Al abrir la puerta descubrió que no había nadie. Catalina pensó que debía ser alguna broma de los niños de un colegio cercano que oprimían el timbre y salían corriendo.

Esa noche, cuando Israel llegó de trabajar le contó que le habían estado doliendo fuerte las rodillas. Y que ella se había estado aplicando un ungüento para mitigar el dolor.

—Mamá, esos son los años —dijo su hijo—. No en vano ya vas a cumplir los ochenta.

—Debe ser, hijo, pero lo raro es que antes no me dolían.

Como sucedía en los últimos años, compartieron la comida y, luego, cada uno se fue a dormir en su habitación. Catalina se puso una pijama azul de estrellas y se acomodó lo mejor que pudo en su colchón. El dolor en las rodillas la acompañó toda la noche.

Al otro día, cuando su hijo vino a despertarla antes de irse a su trabajo, le refirió que no había pasado buena noche y que tenía un desaliento en todo el cuerpo.

—Ay, mamá, —respondió su hijo—, si sigues así hay que ir al médico.

—Eso se me pasa durante el día —fue la respuesta de Catalina, mientras recibía el beso de Israel.

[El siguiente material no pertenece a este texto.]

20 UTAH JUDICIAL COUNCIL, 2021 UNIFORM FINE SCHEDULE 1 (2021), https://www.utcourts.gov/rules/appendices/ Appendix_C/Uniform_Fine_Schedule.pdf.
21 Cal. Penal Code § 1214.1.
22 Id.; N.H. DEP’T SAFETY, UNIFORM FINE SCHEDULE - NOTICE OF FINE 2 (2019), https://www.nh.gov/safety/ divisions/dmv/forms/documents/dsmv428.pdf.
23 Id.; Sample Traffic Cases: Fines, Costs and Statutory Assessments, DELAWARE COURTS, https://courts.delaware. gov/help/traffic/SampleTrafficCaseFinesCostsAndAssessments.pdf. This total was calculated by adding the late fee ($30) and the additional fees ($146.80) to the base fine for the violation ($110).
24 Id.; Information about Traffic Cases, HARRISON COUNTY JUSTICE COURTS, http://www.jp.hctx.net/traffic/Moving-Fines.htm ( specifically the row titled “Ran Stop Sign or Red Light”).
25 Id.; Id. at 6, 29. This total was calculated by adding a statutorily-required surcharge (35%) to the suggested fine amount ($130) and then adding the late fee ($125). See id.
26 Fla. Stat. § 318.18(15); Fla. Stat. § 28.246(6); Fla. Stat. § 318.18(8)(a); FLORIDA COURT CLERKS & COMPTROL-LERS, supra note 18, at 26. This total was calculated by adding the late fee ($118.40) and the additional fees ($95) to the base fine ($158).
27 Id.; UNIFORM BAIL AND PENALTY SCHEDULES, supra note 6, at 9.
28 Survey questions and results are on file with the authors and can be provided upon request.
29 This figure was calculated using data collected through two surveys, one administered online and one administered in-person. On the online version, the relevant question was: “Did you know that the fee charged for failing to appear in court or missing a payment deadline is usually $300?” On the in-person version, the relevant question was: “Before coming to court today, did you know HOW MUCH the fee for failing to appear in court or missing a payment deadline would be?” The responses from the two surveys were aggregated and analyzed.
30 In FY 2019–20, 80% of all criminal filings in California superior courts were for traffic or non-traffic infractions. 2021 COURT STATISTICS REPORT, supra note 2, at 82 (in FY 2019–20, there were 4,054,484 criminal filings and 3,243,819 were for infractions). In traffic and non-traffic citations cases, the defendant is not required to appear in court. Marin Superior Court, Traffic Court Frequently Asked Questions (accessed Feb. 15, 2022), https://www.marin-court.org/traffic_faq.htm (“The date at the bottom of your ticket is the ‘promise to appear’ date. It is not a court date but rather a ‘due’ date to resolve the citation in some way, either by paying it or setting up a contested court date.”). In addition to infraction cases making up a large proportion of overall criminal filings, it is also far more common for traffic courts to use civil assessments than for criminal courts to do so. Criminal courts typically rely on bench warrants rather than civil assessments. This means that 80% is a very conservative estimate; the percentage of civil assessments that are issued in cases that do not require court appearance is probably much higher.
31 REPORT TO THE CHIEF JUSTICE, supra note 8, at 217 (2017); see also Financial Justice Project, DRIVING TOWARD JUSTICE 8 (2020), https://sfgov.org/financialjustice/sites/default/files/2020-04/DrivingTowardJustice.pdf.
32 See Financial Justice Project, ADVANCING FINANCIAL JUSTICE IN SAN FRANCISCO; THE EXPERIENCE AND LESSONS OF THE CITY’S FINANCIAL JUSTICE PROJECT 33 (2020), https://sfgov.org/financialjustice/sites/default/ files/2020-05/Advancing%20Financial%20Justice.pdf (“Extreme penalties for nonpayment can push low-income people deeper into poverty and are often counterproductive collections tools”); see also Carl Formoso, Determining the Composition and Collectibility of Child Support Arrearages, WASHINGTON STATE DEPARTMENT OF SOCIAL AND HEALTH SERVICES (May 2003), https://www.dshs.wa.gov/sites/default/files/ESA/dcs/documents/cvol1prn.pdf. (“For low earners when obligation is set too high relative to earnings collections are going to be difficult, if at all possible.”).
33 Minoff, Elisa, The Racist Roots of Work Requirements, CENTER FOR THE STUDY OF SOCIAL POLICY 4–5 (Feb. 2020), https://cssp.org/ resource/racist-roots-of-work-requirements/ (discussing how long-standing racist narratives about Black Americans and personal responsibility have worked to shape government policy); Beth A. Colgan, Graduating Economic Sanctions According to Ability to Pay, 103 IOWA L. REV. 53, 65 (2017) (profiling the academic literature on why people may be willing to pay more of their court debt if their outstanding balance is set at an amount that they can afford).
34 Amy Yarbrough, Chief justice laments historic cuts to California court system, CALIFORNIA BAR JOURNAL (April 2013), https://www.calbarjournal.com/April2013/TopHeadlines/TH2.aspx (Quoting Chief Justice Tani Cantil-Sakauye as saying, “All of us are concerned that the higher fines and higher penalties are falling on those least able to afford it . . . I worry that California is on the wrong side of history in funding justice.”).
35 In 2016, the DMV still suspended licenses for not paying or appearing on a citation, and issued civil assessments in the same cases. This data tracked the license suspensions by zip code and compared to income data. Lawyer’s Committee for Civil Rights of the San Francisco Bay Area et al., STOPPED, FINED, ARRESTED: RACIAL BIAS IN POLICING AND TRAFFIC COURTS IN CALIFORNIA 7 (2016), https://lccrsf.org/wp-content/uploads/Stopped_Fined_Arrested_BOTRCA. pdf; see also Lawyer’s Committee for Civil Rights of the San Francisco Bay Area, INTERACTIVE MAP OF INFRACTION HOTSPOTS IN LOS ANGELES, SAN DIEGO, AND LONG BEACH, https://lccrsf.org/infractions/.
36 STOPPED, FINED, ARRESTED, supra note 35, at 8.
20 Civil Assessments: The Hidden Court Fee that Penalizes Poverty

Durante toda esa semana, y las que siguieron, los dolores en las articulaciones ocuparon la atención de Catalina. Justo un jueves, mientras terminaba de preparar el almuerzo, escuchó el timbre a la entrada de su casa. Dejó lo que estaba haciendo y fue hasta el portón. Abrió la puerta y no halló a nadie. Se lamentó de haber caído de nuevo en la trampa de algún chiquillo travieso y volvió a su cocina. Extrañamente se sintió fatigada, como si el aire le fuera esquivo a sus pulmones. Se sentó por unos momentos en un asiento puesto al lado de la estufa y recuperó las fuerzas.

A la mitad de la tarde, después de subir con dificultad las escaleras hacia el segundo piso, quiso llamar a una de sus hermanas, pero, extrañamente, olvidó el número del teléfono. Por más que lo intentó los números no venían a su memoria; entonces buscó una pequeña libreta y allí encontró escrito el teléfono de Helenita. Apenas la hermana contestó, Catalina le contó lo del olvido de ese número que había marcado muchas veces.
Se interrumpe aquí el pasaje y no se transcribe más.